She leans back on the bales of hay, letting the spring sunshine soak into her winter cold flesh, her eyes shut against the brightness. In that self made darkness she listens and smells the world around her so much more deeply; the laughter and jostling shouts from the crowds, the freshly baking bread and roasting meat, the scent of the flowers hung in bows and garlands all over the village, even the distant music from the dancing outside the other tavern in the village from the one she was lying outside of now. So rare that Meredith got to have a moment like this, one without constant thought or action, one of pure enviroment and just merging with it, listening to the joy of the festival and of the season.

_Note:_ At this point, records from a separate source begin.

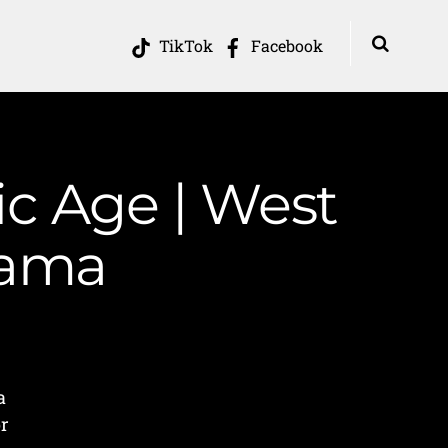
TikTok
Facebook
ic Age | West
Mama
a
or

She shifted in the sunlight that flickered through her eyelids and opened them a crack, her right hand drifting gently towards the pommel of her dagger, as she looked up. Looked up to see a young man, several years her junior and hovering. Not clever enough to know where his shadow was at the very least. So inexperienced. With a sigh she sat up, keeping her face away from him, relying instead on the motion in her peripheral vision should he move. She asked him what he wanted, why he had approached her and, full of courage taken from the tap, he told her. She laughed, still not turning to him, knowing that he had watched her legs, her hips and the blonde hair that spilled from her hood and had not faced her. She asked him if it was a wager, whether he had been sent to offer his bed to her by his jeering friends and he told her no, that he had come because he had seen her in the bar of the tavern and had admired her.
She smiled, inside the hood. She told him to come back that night, that she would see him her by the bales and then they would see where the night would take them. Were he brave enough. And she stepped away into the fair, to lose herself in the crowds, as he stuttered his assertions that he would see her there.
---
She had learned some time ago that to work for the Duke of Ghieste was a dangerous thing to do; that while he paid well he expected much and the work was often bloody - a man had to carve a reputation some way it was true and both she and the Duke knew where they stood. But it meant other people sometimes wanted to take their issues out on her. She coped with it though, sometimes even enjoyed it. So it was to a vantage point in a barn opposite the bales she had come, long before dark had descended on the village and all the pretty paper lanterns strung between the trees had been lit by the mayor and his young daughter. The sounds of music echoed up and down the streets now as the beer drunken throughout the day fuelled frantic jigs and reels that caused feet to tap and heads to spin.
She watched him arrive, sit down and then start to fidget. He was pleasingly nervous and quite pretty and she did like them pretty. And there was no one else lurking in the shadows behind him. That was always a good start. From the rooftop she dropped down the side of the building, walking around to the front of it whistling as she grinned at him from beneath the hood, still drawn over so her face was still in shadow, trying not to show him the ugly scar until it was too late for him to change his mind. As he looked at her she took his hand and, without a word, took him to her room in the tavern she was to stop in. When, at last, he saw it's vicious puckered pain across her face he did not care anymore; there was more to her beauty than a flawless face.
Eventually they slept in each others arms as the music outside began to slow and grow quiet at last.
---
It was as the morning sunshine pushed through the grime of unwashed windows that the young lad, whose name she had not even known was Branden, stirred. He rolled over to wrap his arm around the woman he had spent the night with and it met empty air, surprising enough to make his open his eyes. As the light dazzled him he realised his hand had touched something wet and now felt slick. Once his sight had recovered he could see why it felt so thick a fluid, his hand caked in deep dark blood. His scream strangled in his throat as he realised that her side of the bed was heavy with it and that her clothes were still strewn across the room, intermingled with hers. As he stood up he could see the signs of a struggle, spilled tankard and her weapons on the floor instead of hanging up where she had left them. As he rounded the bed he found his voice again and, seeing what was left on the floor, he screamed, with all his breath.